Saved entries
───

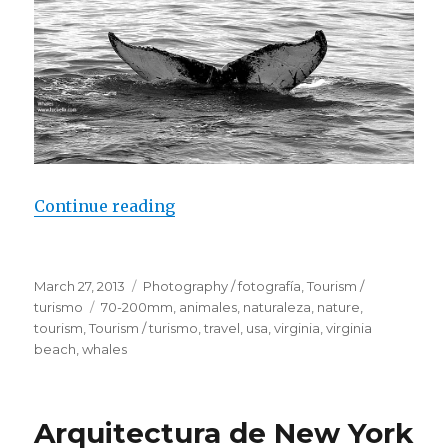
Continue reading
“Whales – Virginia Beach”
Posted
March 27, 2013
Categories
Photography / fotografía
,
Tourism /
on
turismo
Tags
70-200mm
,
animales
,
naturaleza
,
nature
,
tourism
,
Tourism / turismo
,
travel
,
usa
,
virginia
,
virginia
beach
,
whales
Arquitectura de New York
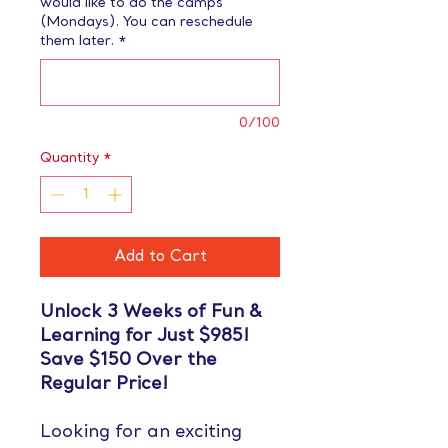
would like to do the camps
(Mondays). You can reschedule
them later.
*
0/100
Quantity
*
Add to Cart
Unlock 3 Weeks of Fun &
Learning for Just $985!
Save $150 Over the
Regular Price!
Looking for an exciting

───

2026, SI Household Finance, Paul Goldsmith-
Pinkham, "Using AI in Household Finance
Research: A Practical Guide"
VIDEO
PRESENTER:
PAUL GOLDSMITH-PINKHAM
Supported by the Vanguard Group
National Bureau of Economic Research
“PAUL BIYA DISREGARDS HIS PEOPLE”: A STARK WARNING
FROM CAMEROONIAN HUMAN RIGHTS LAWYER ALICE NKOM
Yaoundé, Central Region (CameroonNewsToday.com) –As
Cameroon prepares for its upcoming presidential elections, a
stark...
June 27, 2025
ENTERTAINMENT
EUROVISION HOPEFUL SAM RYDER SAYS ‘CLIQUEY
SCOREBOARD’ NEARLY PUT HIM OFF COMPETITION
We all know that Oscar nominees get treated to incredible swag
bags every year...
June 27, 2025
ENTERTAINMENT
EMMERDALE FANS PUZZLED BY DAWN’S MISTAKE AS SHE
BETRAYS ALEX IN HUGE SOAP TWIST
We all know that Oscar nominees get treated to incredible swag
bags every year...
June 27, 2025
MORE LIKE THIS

───

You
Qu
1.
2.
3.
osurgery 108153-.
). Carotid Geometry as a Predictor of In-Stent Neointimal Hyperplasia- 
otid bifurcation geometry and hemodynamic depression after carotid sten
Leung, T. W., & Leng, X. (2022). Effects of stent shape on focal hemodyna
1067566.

───

Exercise - Would you please filter the lines above and copy every one that includes "Research"?

Response to the exercise -
Research: A Practical Guide"
National Bureau of Economic Research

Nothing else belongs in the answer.